You can typically choose between a morning or an afternoon hike. The morning hike leaves at 6am but is generally recommended during the rainy season, because skies are (usually!) clearer in the mornings.
The afternoon hike starts at 2pm. I heard that you stay at the top until sunset and hike down in the dark, which sounds pretty fun if you have good weather!
Some tour companies offer a two-day hike to Pacaya, camping at the top and waking up early to see the sunrise.
How long is the hike?
The hike itself is actually pretty short. Roughly 1-1.5 hours up and maybe half an hour down. It is quite uphill and untrained hikers may struggle.
Having said that, one woman in our group – in her 50s, at least – hiked up on crutches. I’m not even kidding. I wish I took a triumphant photo of her at the top as she waved her crutches in the air. Nothing will hold you back if you’ve got willpower!
The tour in total takes about 6 hours. We were picked up at 6am and arrived back in Antigua around midday.

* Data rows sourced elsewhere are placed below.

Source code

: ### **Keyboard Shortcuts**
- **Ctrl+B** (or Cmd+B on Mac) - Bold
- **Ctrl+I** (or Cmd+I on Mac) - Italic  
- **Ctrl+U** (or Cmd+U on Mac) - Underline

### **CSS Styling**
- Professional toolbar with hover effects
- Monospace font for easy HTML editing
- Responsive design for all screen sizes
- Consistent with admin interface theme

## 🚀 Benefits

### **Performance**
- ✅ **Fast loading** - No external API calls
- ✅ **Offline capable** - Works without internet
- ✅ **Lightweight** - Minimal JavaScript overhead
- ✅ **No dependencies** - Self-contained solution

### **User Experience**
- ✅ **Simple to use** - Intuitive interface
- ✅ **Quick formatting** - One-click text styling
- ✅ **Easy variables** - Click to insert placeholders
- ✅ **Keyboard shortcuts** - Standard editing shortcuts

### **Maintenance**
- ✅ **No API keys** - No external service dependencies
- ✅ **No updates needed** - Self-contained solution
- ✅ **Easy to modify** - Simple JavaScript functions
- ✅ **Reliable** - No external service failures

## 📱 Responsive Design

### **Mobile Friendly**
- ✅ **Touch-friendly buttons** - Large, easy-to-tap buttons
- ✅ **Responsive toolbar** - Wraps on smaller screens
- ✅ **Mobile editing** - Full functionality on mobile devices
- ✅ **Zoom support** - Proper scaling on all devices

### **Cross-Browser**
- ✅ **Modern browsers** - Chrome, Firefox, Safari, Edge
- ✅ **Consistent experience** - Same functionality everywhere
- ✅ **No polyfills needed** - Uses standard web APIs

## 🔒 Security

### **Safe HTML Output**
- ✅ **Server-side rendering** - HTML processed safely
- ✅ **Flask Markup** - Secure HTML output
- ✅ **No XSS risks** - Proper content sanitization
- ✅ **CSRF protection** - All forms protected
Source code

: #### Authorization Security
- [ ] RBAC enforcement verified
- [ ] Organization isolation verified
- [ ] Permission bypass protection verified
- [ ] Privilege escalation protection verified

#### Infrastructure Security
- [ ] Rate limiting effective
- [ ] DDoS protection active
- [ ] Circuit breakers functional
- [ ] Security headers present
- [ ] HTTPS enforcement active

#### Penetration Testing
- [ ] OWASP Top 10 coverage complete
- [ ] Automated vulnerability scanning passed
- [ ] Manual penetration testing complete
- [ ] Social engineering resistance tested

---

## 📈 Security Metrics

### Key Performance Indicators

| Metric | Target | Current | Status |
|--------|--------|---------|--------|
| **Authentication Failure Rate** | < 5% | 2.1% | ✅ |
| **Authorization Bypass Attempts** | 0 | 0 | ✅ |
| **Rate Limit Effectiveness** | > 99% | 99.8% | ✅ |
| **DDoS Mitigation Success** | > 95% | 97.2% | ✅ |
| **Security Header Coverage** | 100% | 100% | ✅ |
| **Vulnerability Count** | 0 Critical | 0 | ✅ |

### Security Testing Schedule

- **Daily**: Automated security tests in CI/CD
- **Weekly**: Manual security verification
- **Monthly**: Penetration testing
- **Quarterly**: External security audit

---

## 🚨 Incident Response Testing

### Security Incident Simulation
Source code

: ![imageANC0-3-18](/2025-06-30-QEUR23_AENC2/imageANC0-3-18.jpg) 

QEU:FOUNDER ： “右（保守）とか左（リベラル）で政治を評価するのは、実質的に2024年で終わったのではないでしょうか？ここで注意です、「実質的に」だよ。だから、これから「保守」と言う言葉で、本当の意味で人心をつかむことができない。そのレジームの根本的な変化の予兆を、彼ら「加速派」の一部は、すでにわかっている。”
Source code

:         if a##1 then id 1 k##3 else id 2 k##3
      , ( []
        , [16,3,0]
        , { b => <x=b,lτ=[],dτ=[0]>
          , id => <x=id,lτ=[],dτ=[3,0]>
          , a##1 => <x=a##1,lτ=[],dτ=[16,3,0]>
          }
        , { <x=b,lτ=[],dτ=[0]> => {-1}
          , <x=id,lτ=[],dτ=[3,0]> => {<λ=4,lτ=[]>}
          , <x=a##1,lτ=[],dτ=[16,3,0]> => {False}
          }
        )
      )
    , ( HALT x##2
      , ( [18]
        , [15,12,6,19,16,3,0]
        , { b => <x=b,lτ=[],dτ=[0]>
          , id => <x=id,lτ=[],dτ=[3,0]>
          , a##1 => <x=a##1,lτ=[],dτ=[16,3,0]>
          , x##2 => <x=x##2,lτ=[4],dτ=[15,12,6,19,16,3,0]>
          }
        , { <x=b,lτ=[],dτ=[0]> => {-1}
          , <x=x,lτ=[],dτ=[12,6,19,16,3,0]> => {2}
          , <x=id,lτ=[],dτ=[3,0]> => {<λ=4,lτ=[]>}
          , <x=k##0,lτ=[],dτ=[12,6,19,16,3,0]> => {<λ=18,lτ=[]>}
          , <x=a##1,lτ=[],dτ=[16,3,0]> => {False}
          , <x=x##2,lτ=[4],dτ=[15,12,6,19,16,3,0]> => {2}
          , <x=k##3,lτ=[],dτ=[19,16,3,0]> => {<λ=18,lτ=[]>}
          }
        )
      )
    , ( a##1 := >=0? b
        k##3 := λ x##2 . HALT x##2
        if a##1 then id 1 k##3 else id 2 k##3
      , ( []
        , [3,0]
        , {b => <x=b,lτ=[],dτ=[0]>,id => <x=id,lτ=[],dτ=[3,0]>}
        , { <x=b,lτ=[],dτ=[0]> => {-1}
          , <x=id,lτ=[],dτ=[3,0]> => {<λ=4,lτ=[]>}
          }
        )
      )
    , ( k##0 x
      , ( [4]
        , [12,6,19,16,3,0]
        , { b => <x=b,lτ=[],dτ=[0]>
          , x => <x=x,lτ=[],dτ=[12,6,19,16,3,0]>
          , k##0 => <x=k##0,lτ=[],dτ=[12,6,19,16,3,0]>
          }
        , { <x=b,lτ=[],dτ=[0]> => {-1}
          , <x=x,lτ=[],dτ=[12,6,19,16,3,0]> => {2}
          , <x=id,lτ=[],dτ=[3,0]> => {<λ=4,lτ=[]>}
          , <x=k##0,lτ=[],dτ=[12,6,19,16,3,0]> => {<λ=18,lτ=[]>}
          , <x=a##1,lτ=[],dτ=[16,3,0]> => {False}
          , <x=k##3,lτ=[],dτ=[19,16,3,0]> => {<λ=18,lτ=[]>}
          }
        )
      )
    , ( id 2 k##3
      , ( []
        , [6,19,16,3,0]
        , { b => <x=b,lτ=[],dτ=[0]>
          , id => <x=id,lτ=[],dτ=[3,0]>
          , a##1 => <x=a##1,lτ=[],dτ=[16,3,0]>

What does the tour include?
The tour includes the shuttle to collect you from your accommodation, transport to the volcano, a guide, and, of course, the marshmallows.
You’ll need to pay the entrance fee separately and bring anything else you might need. You can rent walking sticks for next to nothing from kids at the beginning of the hike.
You can also rent a horse. Locals will follow you up the path, calling out “taxi?”, just in case you change your mind and decide to hitch a ride to the top.
What should I wear?
We hiked on a cool day and it was cold both at the bottom of the trail and at the top. I’d recommend layers:
- Loose-fitting hiking pants (my friends wore leggings and thick track pants and overheated)
- A tank or t-shirt, plus a thin jacket
- A raincoat
- Close-toed sneakers, preferably ones with good grip
Also be sure to bring enough water for a 2-hour hike, some snacks, and spare change.
Are there shops or stalls along the way?
At the lava flows, there is a small shack called Lava Store. It’s surprisingly charming and tasteful and sells a range of jewellery featuring lava rock from the fields. I rather wish I’d bought something to support the local economy!
I didn’t see any stalls where you could buy water, but on the way day, a woman had opened up a rudimentary stand where she sold orange halves seasoned with ground pumpkin seeds and salt.